In the absence of EITI, the disclosure requirement by the European Union (EU) could help improve the transparency of payments made to the government by the extractive industries. Thanks to Tullow Oil’s special report, whose release to the local media was meticulously executed, we know that the Anglo-Irish firm paid KES1.9 billion to the exchequer. Such disclosure provides civil society and local communities with the information they need to hold the government accountable for income made from exploiting oil resources. Although critical, EU mandatory disclosure requirement alone is not sufficient for transparency. Kenya must be strongly encouraged to adopt the EITI process.

Social investment of by extractive industries is also critical to averting a resource curse. Starlon Ikaal, petroleum engineer at Tullow Oil, is an outstanding role model to thousands of young Turkana boys and girls. Ikaal is one of the 25 Kenyan students who benefited from Tullow Oil’s KES 125 million-scholarship scheme. Although modest, Tullow Oil’s leadership through the scholarship scheme demonstrates the transformative power of enlightened social investing. Ikaal’s is a story of transformation, especially in a county where 82 percent of the population has no education and less than 6 percent of the population work for pay.

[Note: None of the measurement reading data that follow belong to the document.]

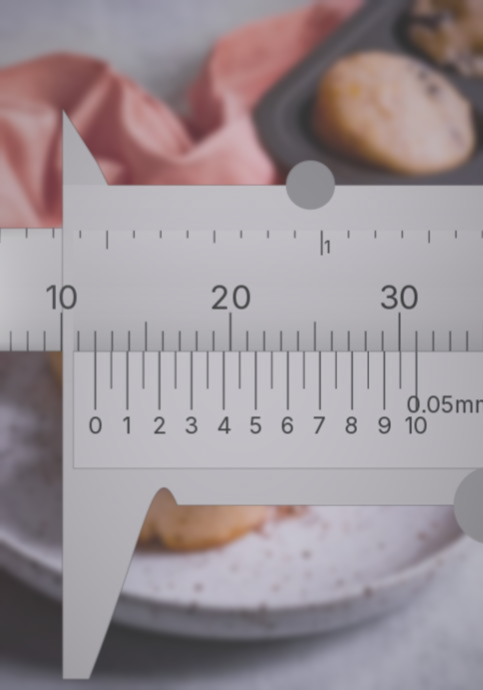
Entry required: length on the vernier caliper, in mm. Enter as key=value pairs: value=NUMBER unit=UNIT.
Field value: value=12.0 unit=mm
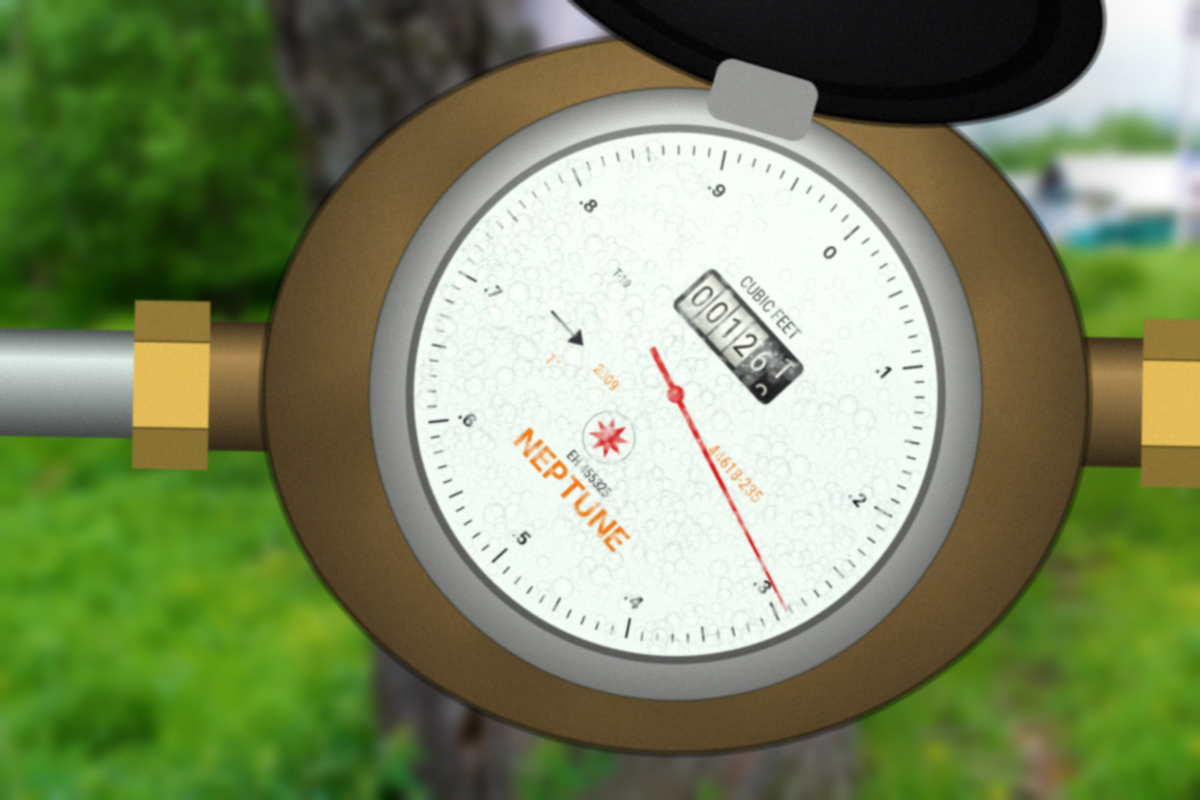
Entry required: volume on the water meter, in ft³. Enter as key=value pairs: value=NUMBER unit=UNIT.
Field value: value=1261.29 unit=ft³
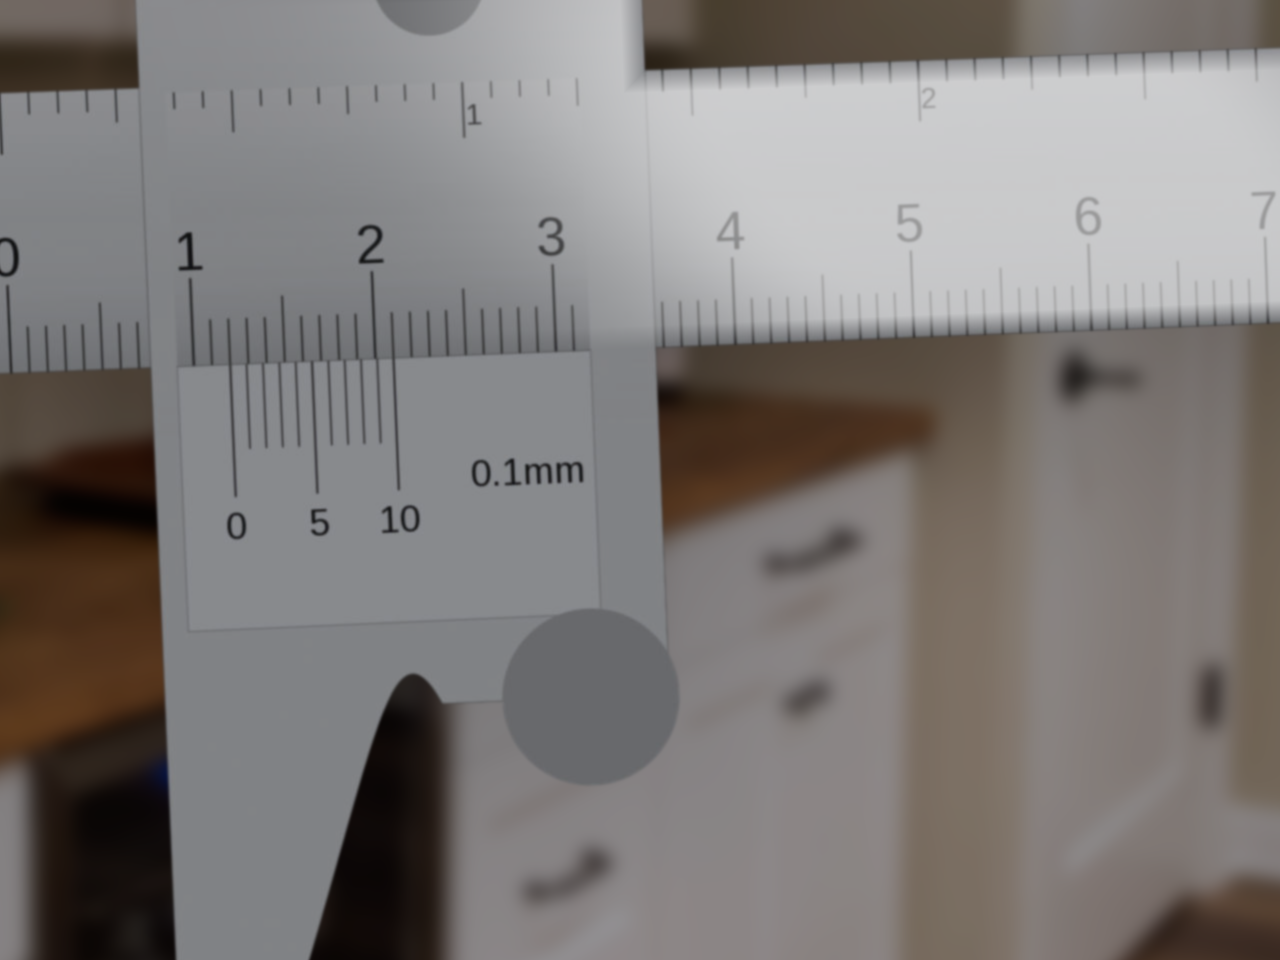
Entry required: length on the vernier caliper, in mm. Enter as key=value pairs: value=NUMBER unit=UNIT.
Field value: value=12.0 unit=mm
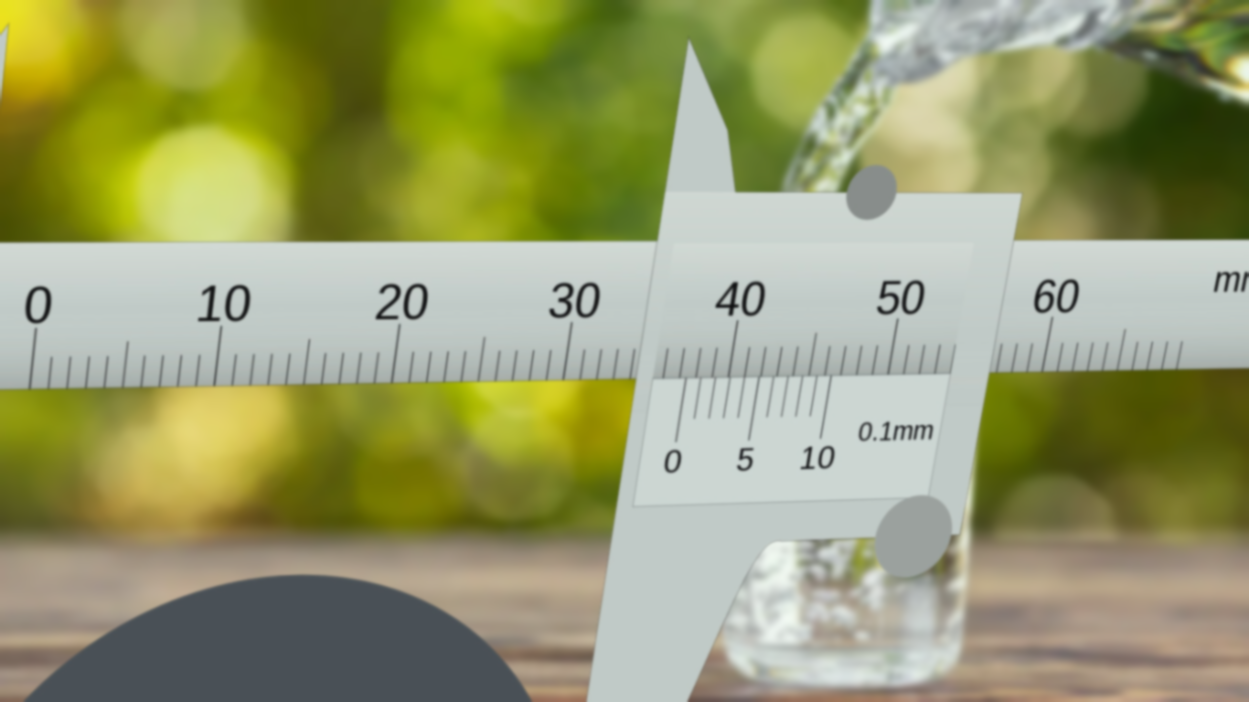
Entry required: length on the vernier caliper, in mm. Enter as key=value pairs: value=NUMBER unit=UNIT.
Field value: value=37.4 unit=mm
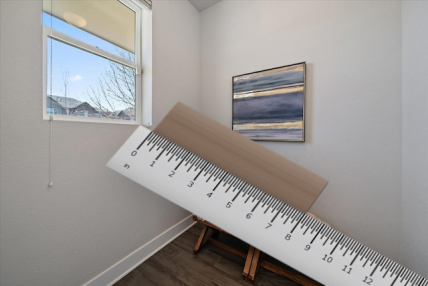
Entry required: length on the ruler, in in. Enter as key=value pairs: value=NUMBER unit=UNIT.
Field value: value=8 unit=in
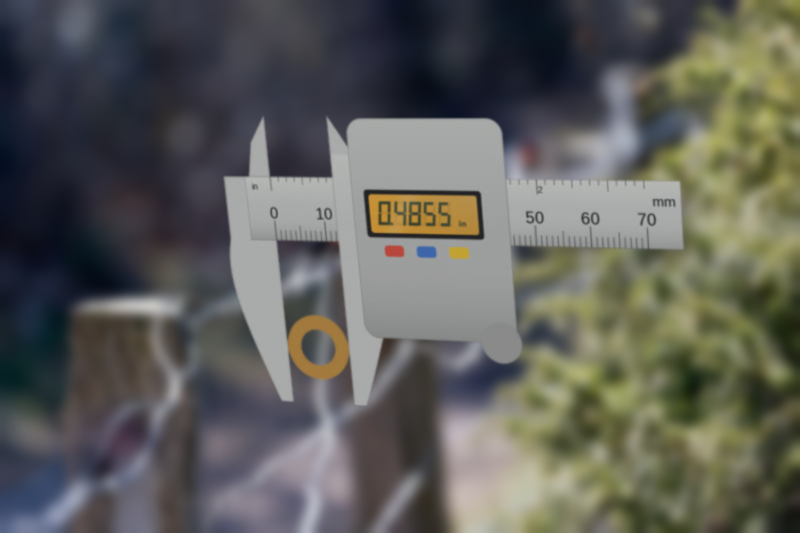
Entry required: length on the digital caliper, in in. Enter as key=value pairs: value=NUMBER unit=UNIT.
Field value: value=0.4855 unit=in
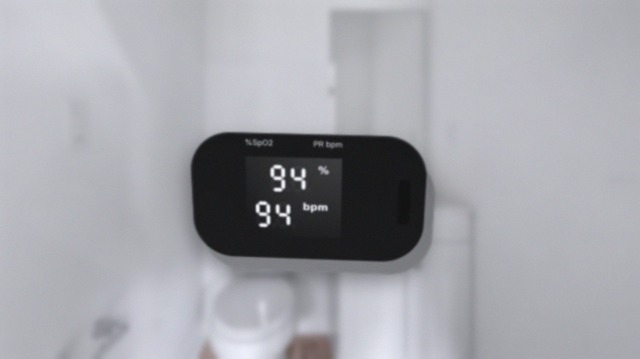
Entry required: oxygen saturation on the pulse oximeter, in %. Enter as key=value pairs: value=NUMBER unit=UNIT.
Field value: value=94 unit=%
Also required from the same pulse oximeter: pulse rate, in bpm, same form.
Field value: value=94 unit=bpm
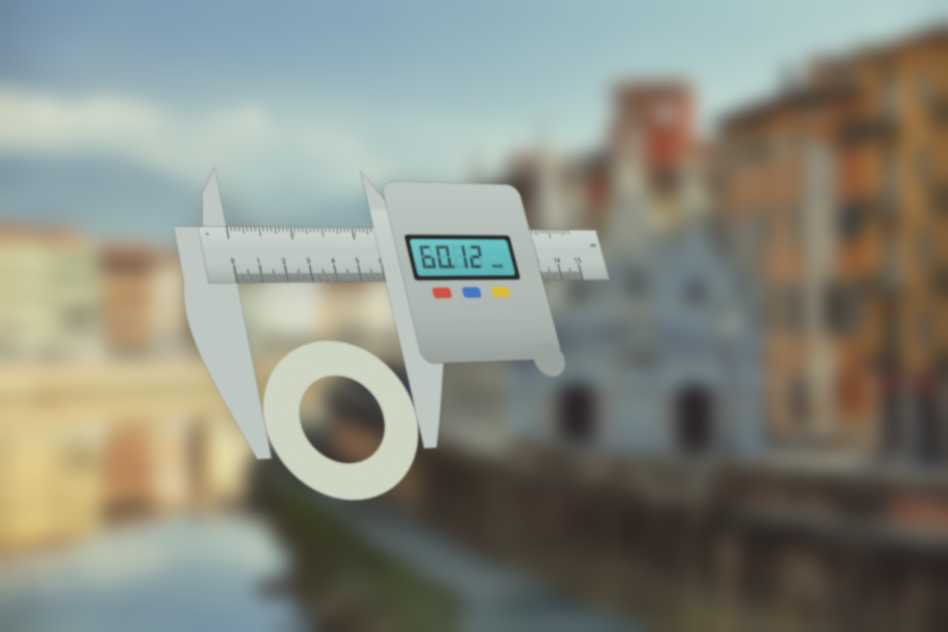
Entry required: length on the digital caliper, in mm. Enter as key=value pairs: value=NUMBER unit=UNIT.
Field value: value=60.12 unit=mm
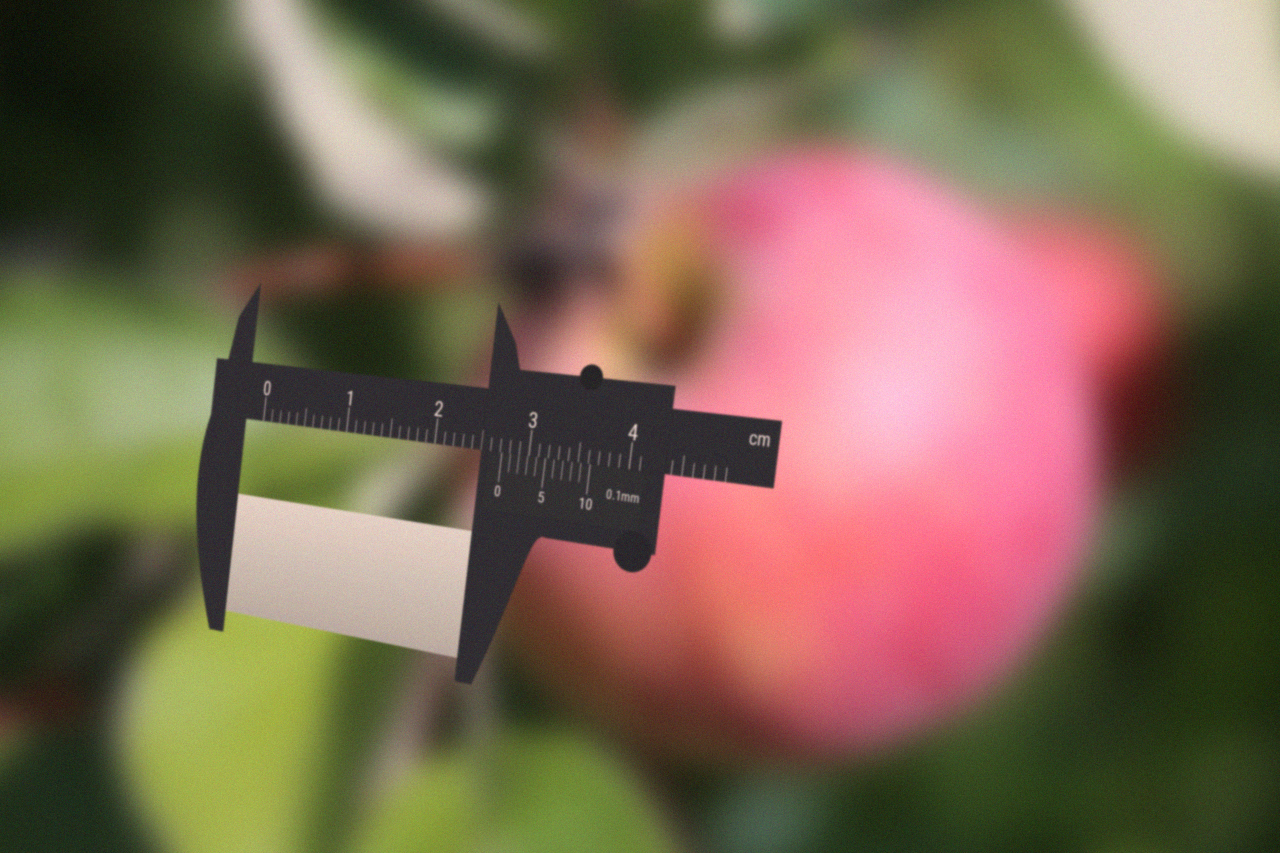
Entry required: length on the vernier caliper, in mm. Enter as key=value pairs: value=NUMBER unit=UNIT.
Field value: value=27.2 unit=mm
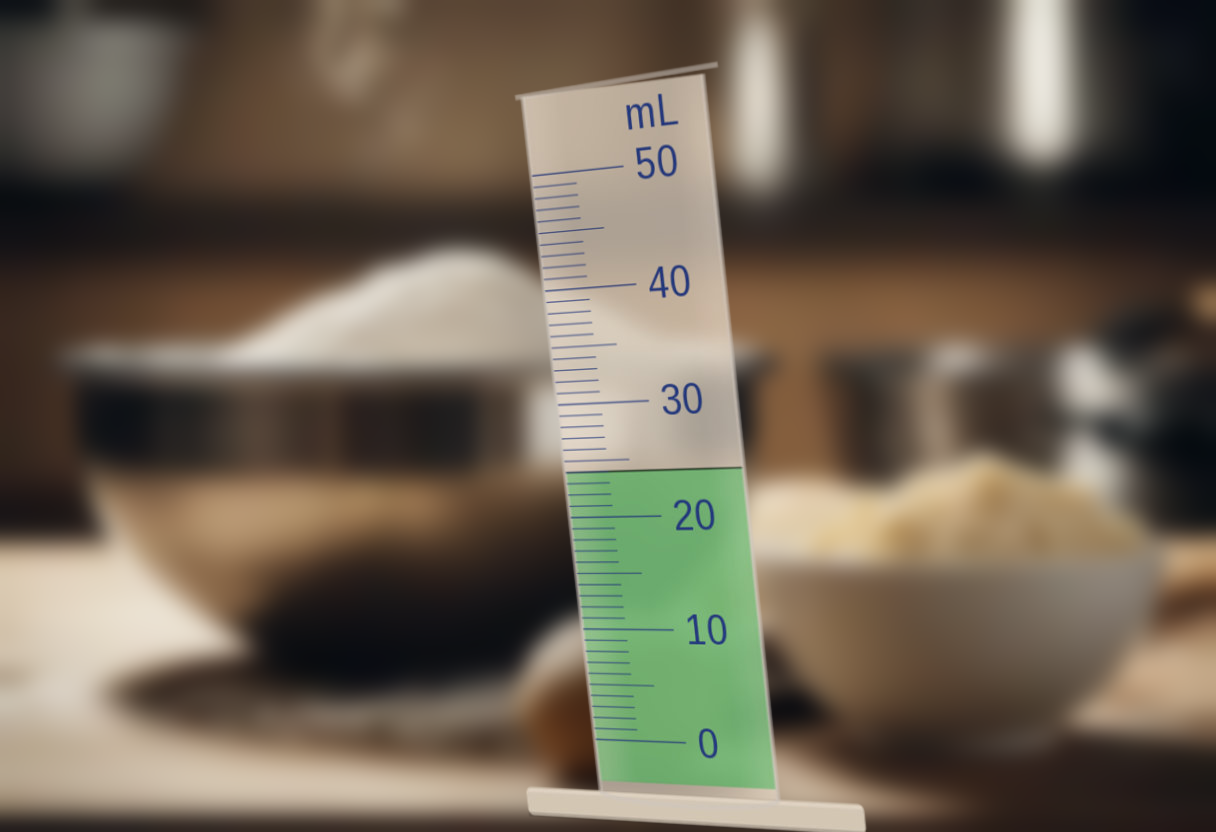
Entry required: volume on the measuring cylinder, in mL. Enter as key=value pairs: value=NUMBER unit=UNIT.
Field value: value=24 unit=mL
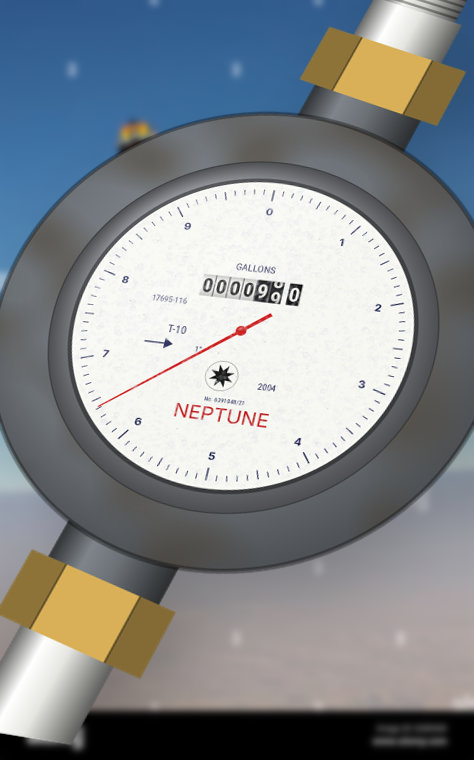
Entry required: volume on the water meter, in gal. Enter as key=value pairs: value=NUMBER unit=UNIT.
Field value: value=986.4 unit=gal
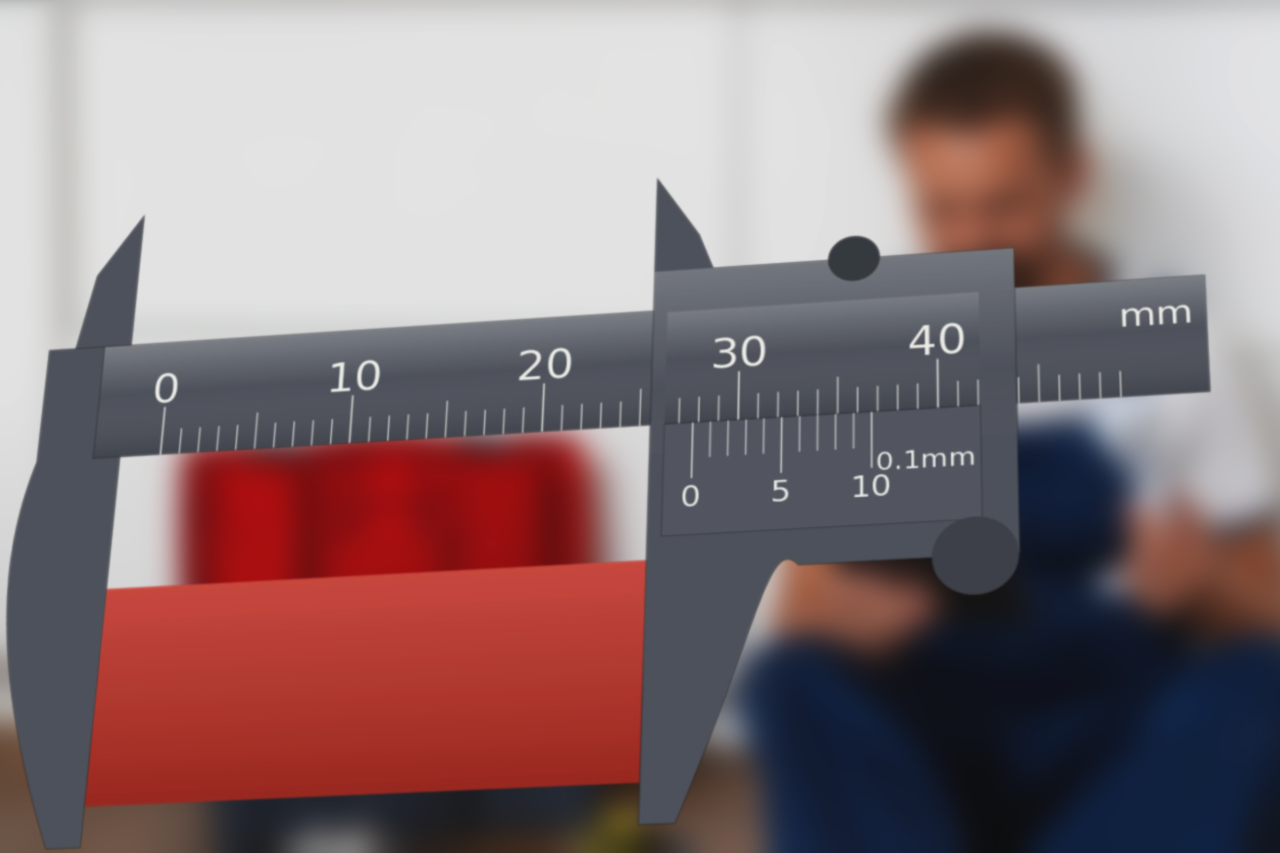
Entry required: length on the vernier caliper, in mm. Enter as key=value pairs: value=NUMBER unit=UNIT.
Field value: value=27.7 unit=mm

Five safeguards are critical to avoiding the resource curse. These include: 1) a petroleum revenue management framework, including a sovereign wealth fund with a cap how much oil revenue is allocated to the national budget; 2) revenue sharing informed by distributive policies, taking into account the crippling poverty levels in resource rich counties; 3) a local impact investment alliance, which brings together the county government, community groups, extractive industries, private sector and donors to focus on transformative social and economic projects; 4) establishment of extractive sector-civil society transparency oversight; 5) requirement of parliamentary approval of all mineral, gas and petroleum agreements.